Well, Kevin Rudd’s Crikey honeymoon didn’t last long, with his tentative suggestion that having some industry left, it might be good to have a policy on it.
Goddam it, yes you can’t have the government picking winners, like they do in the Nordic countries, can you? I mean look at what it does to competitiveness:
“Switzerland, Finland and Sweden are the world’s most competitive economies according to The Global Competitiveness Report 2006-2007, released by the World Economic Forum on 26 September 2006. Denmark, Singapore, the United States, Japan, Germany, the Netherlands and the United Kingdom complete the top ten list, but the United States shows the most pronounced drop, falling from first to sixth.”
Oh never mind, it’s only that well-known Bolshevik front, the World Economic Forum (according to whom, picking no winners, we’re at number 19).
Still, such policies encourage corruption don’t they? Erm, no. According to Transparency International, the five Nordic countries are in the top eight non-corrupt economies.

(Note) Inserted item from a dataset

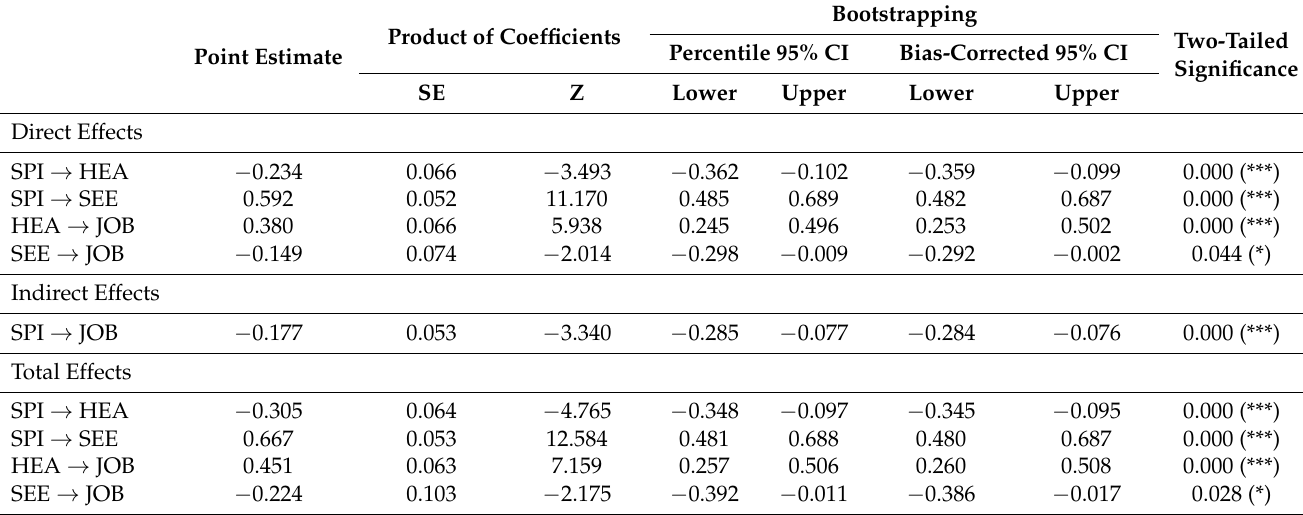
Table 4. Standardized direct, indirect, and total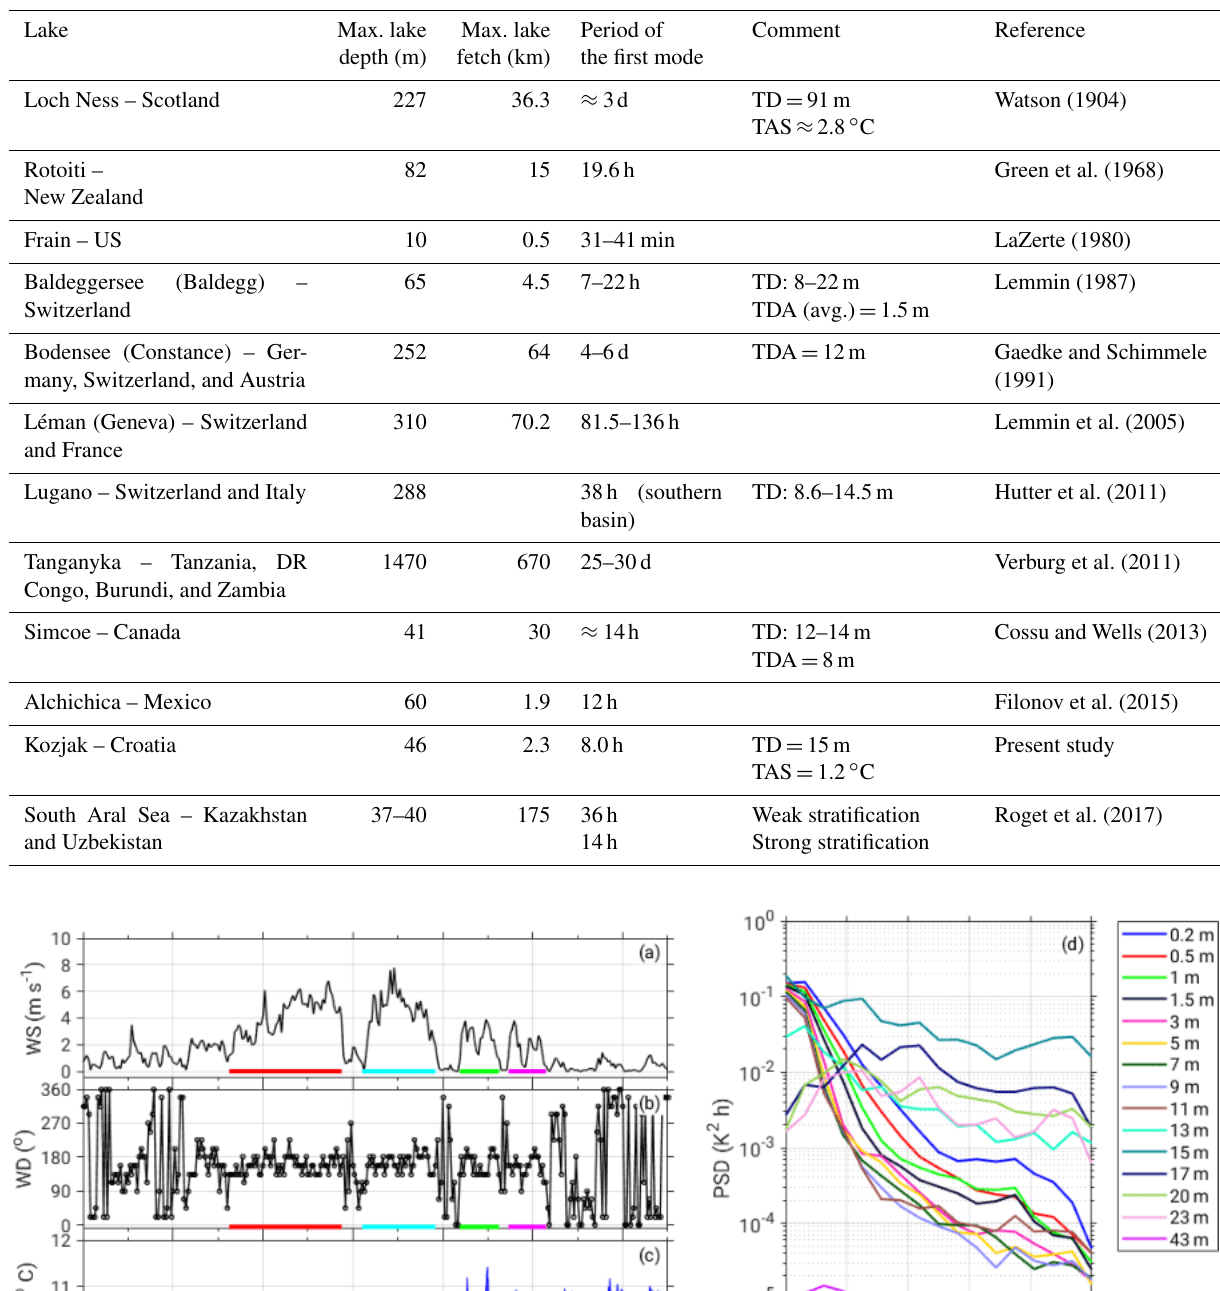
Table 1. Observed internal seiches (first horizontal mode) reported by various authors. TD, TDA, and TAS correspond to the reported thermocline depth (m), thermocline depth amplitude (m), and temperature amplitude of a seiche ( ◦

Still, it’s clear that economic planning doesn’t solve the problem of poverty, does it – I mean the US has the lowest rate of poverty in the advanced world, and Sweden the highest, and the lowest literacy rate…
Oh, sorry. It’s the other way round.
Never mind. In an age of religious politics, it’s wonderful to see that economic fundamentalism carries on affirming its faith in things unseen, against all evidence.